*Activity*: Among the entries below, find the line with "Phone number", then quote it and each following line up to and including the line with "regimen, you can’t clean.", and nothing else.

Saved data entries:
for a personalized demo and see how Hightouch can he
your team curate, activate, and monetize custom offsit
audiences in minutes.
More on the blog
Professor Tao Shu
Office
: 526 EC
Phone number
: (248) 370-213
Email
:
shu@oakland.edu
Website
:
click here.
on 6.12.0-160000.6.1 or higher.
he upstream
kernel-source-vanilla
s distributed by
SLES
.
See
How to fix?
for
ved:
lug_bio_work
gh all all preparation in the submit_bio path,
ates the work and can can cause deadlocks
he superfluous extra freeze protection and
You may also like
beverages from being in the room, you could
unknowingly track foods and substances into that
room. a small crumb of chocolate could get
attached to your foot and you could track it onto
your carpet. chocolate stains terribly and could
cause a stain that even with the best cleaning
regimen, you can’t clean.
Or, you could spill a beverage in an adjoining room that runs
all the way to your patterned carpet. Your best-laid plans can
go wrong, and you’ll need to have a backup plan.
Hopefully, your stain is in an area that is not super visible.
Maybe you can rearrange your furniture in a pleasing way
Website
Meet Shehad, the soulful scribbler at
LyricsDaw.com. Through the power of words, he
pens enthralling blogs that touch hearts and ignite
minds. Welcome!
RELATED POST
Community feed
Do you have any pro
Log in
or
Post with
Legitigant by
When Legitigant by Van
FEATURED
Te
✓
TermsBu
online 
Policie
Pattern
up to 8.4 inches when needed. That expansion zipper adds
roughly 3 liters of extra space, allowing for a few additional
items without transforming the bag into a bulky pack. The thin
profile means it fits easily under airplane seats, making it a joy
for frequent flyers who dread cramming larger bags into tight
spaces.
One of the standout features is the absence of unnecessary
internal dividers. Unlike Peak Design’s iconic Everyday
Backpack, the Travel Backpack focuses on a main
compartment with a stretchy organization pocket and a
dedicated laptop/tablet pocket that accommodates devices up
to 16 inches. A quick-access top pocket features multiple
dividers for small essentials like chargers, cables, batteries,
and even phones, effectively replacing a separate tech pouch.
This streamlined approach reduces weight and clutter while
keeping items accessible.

*Written answer*:
Phone number
: (248) 370-213
Email
:
shu@oakland.edu
Website
:
click here.
on 6.12.0-160000.6.1 or higher.
he upstream
kernel-source-vanilla
s distributed by
SLES
.
See
How to fix?
for
ved:
lug_bio_work
gh all all preparation in the submit_bio path,
ates the work and can can cause deadlocks
he superfluous extra freeze protection and
You may also like
beverages from being in the room, you could
unknowingly track foods and substances into that
room. a small crumb of chocolate could get
attached to your foot and you could track it onto
your carpet. chocolate stains terribly and could
cause a stain that even with the best cleaning
regimen, you can’t clean.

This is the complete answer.